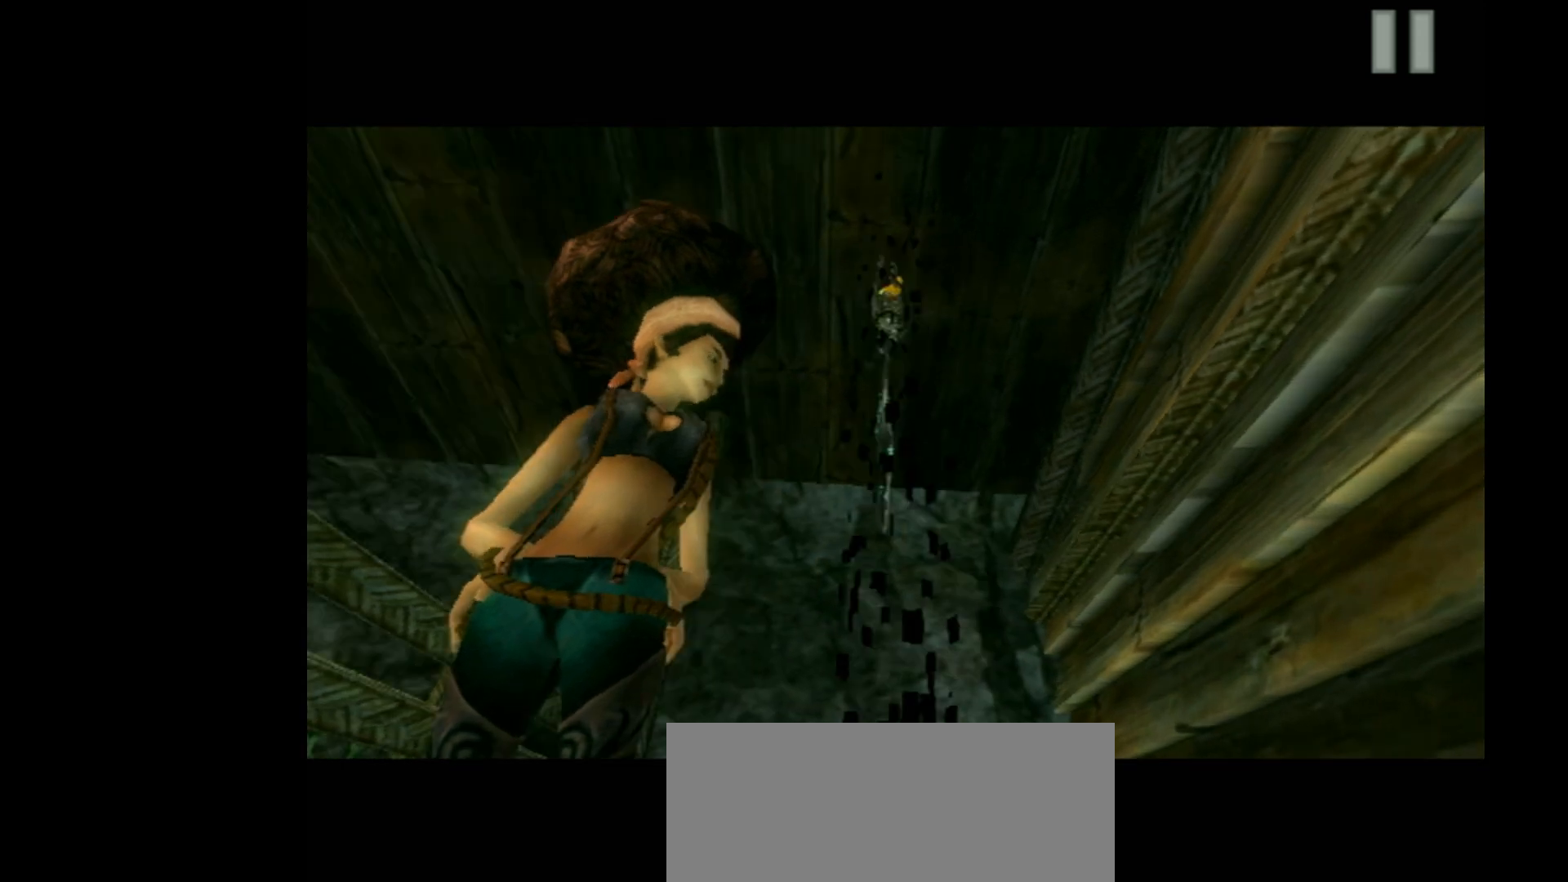
{"buttons": ["A"], "left_stick": "center", "events": [[100, "B", "up"]]}
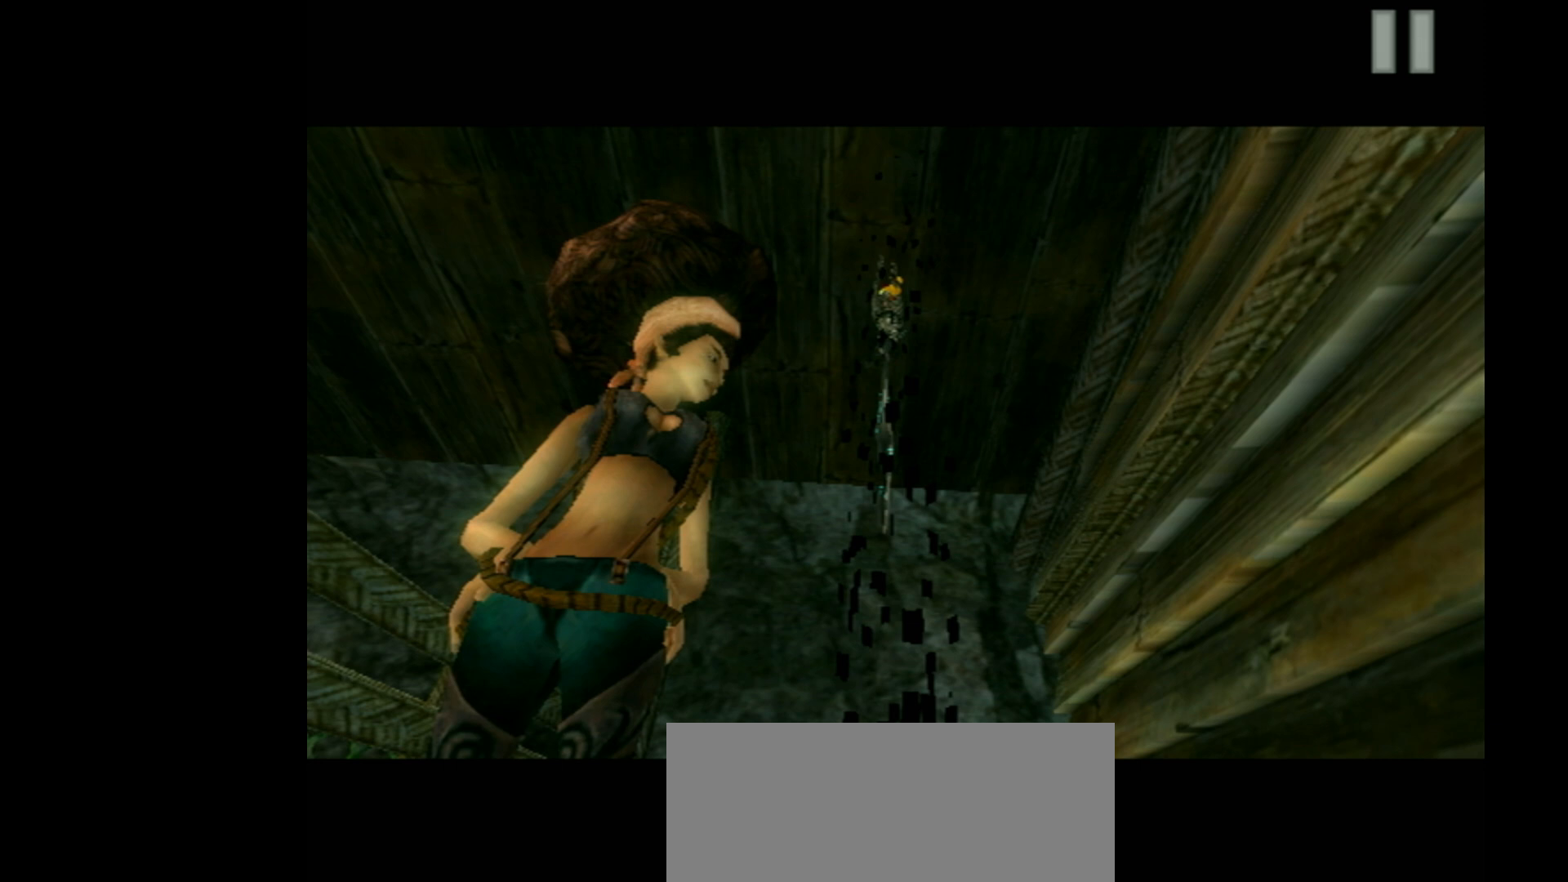
{"buttons": ["A", "R1"], "left_stick": "center", "events": [[400, "R1", "down"]]}
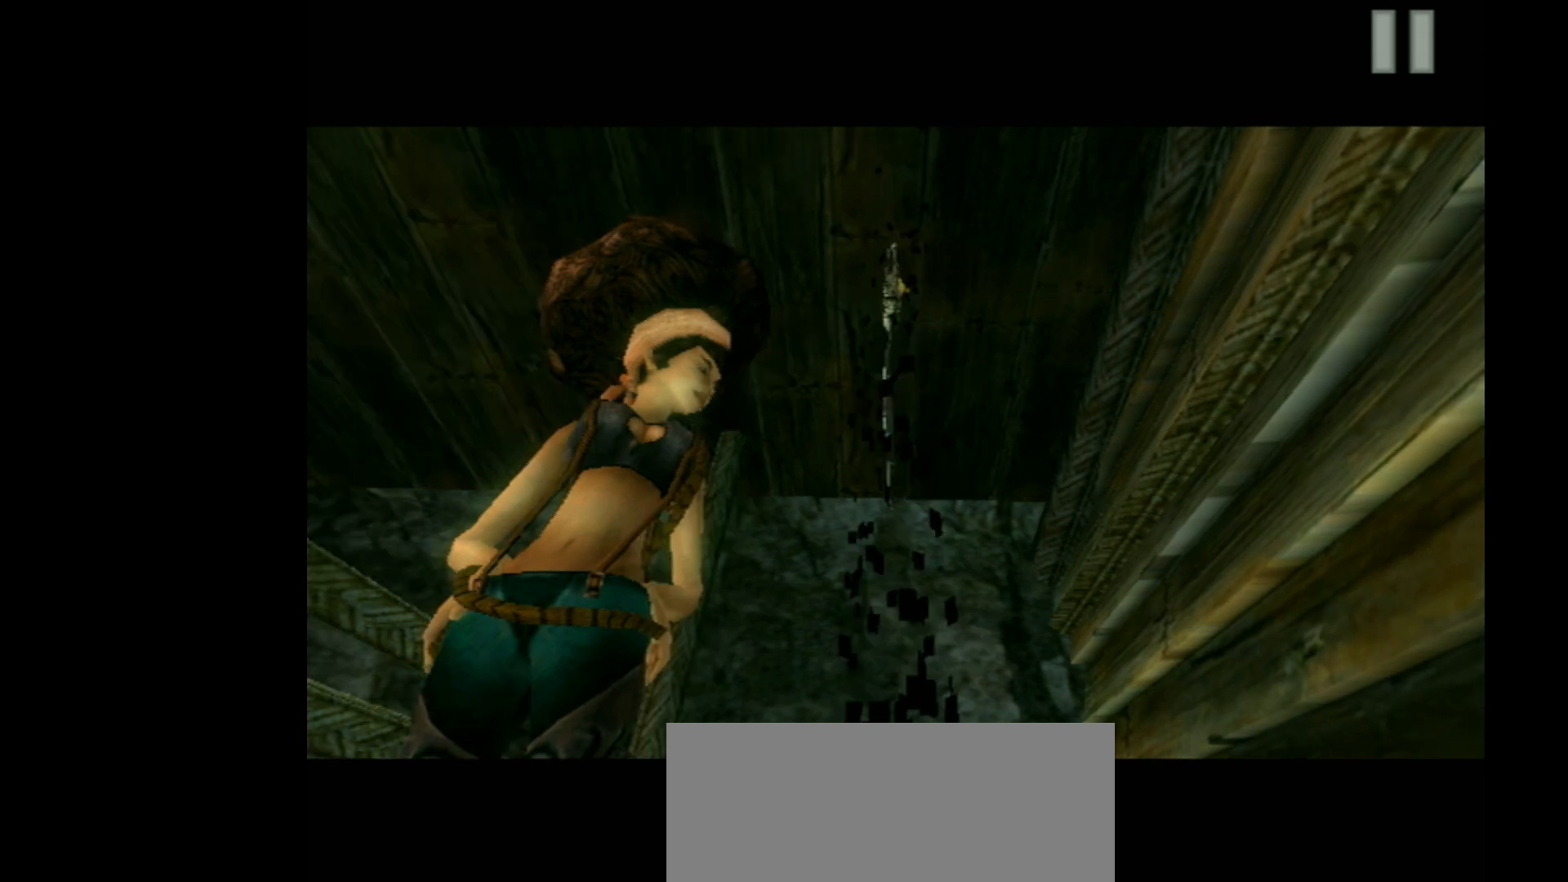
{"buttons": ["B"], "left_stick": "center", "events": [[100, "R1", "up"], [233, "B", "down"], [300, "A", "up"]]}
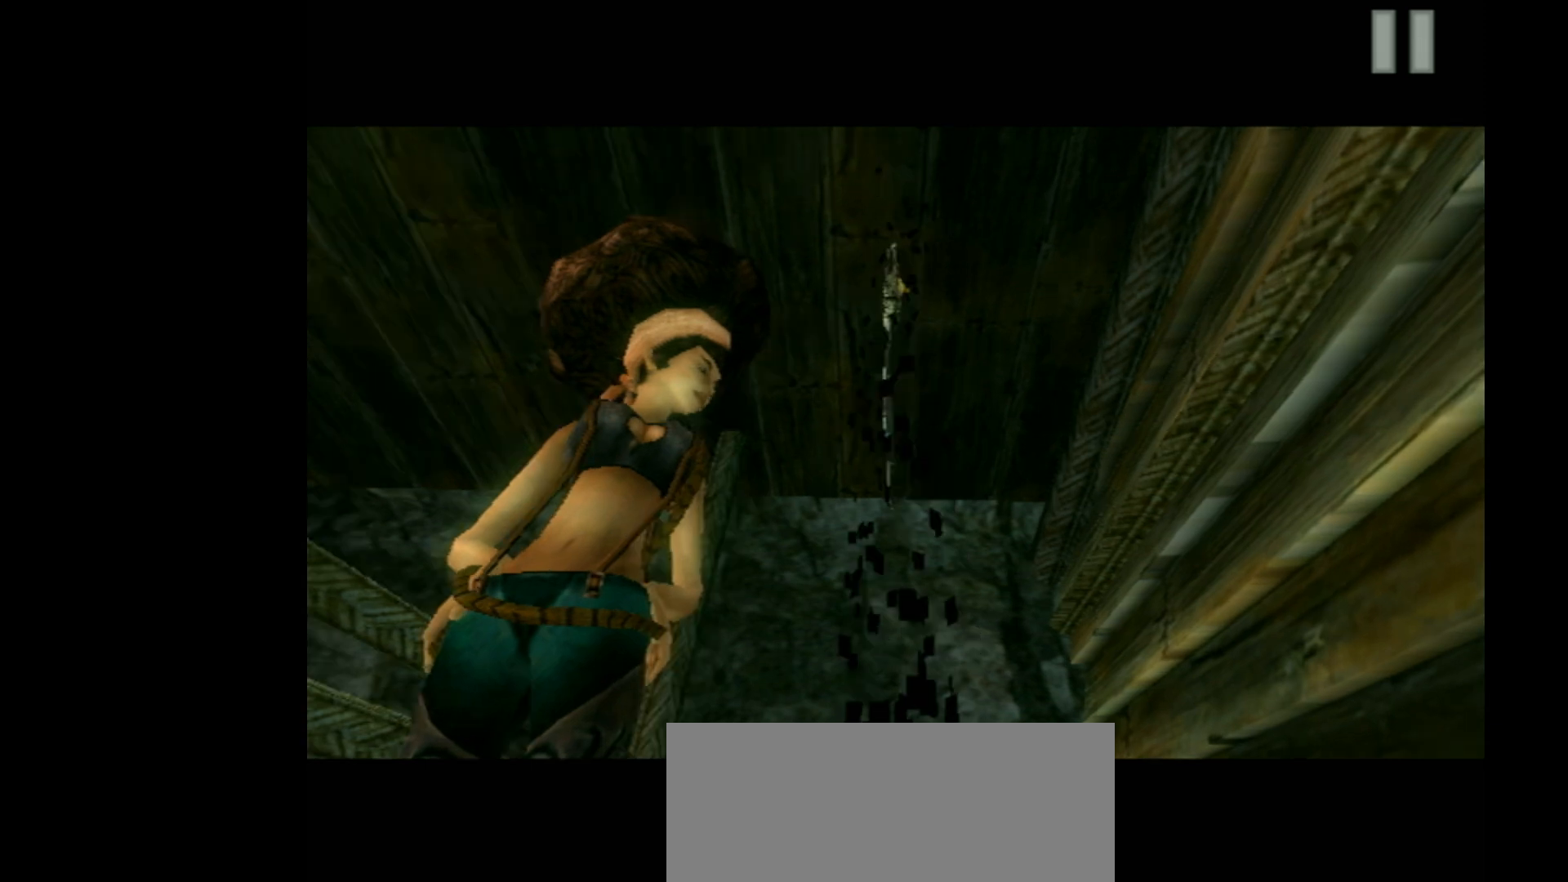
{"buttons": ["B"], "left_stick": "center", "events": [[200, "R1", "down"], [367, "R1", "up"]]}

*Task prompt*.
Among the lines of the material, find those that hold the word "down" and copy them.

*Finished exercise*.
{"buttons": ["A", "R1"], "left_stick": "center", "events": [[400, "R1", "down"]]}
{"buttons": ["B"], "left_stick": "center", "events": [[100, "R1", "up"], [233, "B", "down"], [300, "A", "up"]]}
{"buttons": ["B"], "left_stick": "center", "events": [[200, "R1", "down"], [367, "R1", "up"]]}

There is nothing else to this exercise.